Cette vision du Moyen Age est aujourd’hui complètement obsolète, les historiens des mentalités ayant peu à peu fait sortir de l’ombre des hommes qui nous ressemblent bien davantage. Il n’empêche que l’idée est bien là, cette idée que le pèlerinage est un moyen extraordinaire de véhicule de la culture, de la connaissance mutuelle, un moyen de réconcilier des nations ennemies, tant il n’est mieux que les rencontres pour effacer les peurs réciproques :


«Combien les haines nationales ne sont-elles pas modérées et affaiblies par suite des relations qu’établissaient et entretenaient insensiblement le passage et le séjour de tant d’individus de pays différents rassemblés par les sympathies d’une même croyance ! Combien de préjugés contre les habitudes, les mœurs, les physionomies, les caractères, se sont dissipés à l’aide de ces lointaines visites entre des chrétiens de nationalités hostiles ! Mais surtout combien de connaissances se sont répandues plus rapidement par tant de bouches, qui portaient de peuple à peuple le récit de tout ce qui avait frappé leur esprit, et ouvert à de nouvelles clartés leur intelligence !… Qui pourrait estimer par exemple tout ce que les pèlerinages ont transmis de civilisation orientale à l’Europe… Ils avaient été chercher Dieu, ils rapportaient l’art et la science, tant il est vrai que tout ce qui se fait au nom d’une grand idée est fécond »
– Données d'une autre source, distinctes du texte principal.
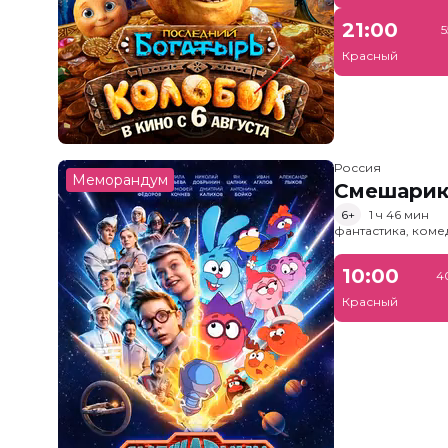
21:00
5
Красный
Россия
Меморандум
Смешарик
6+
1 ч 46 мин
фантастика, ком
10:00
4
Красный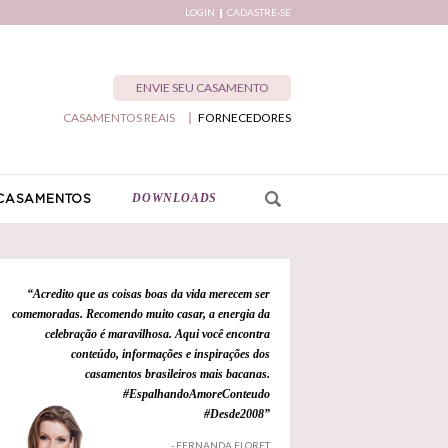
LOGIN
CADASTRE-SE
ENVIE SEU CASAMENTO
CASAMENTOS REAIS
FORNECEDORES
DOWNLOADS
CASAMENTOS
“Acredito que as coisas boas da vida merecem ser
comemoradas. Recomendo muito casar, a energia da
celebração é maravilhosa. Aqui você encontra
conteúdo, informações e inspirações dos
casamentos brasileiros mais bacanas.
#EspalhandoAmoreConteudo
#Desde2008”
- FERNANDA FLORET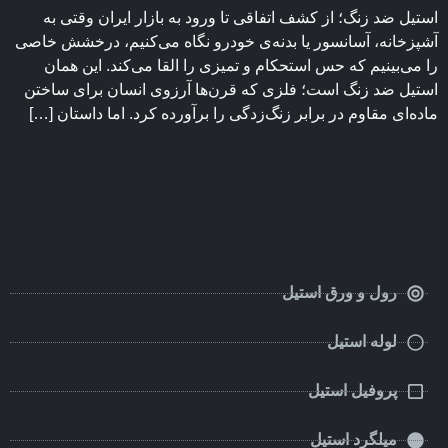
استیل ضد زنگ؛ از کشف اتفاقی تا ورود به بازار ایران وقتی به
آشپزخانه، آسانسور یا بدنه‌ی خودرو نگاه می‌کنیم، درخشش خاصی
را می‌بینیم که حس استحکام و تمیزی را القا می‌کند. این همان
استیل ضد زنگ است؛ فلزی که قرن‌ها آرزوی انسان برای ساختن
ماده‌ای مقاوم در برابر زنگ‌زدگی را برآورده کرد. اما داستان […]
رول و ورق استیل
لوله استیل
پروفیل استیل
میلگرد استیل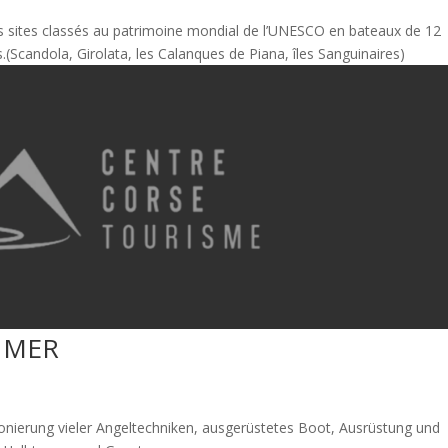
 sites classés au patrimoine mondial de l’UNESCO en bateaux de 12
(Scandola, Girolata, les Calanques de Piana, îles Sanguinaires)
 MER
tionierung vieler Angeltechniken, ausgerüstetes Boot, Ausrüstung und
Des idées à cultiver aujourd’hui lorsque le pèlerin, ravi de rentrer chez lui et de se souvenir des « rencontres » qu’il a faites sur le chemin de Compostelle, oublie bientôt toute cette diversité dont il s’est nourri pour se retrancher derrière la barrière de son jardin, de sa ville, de son département, éventuellemen de sa Région, mais surtout pas plus loin.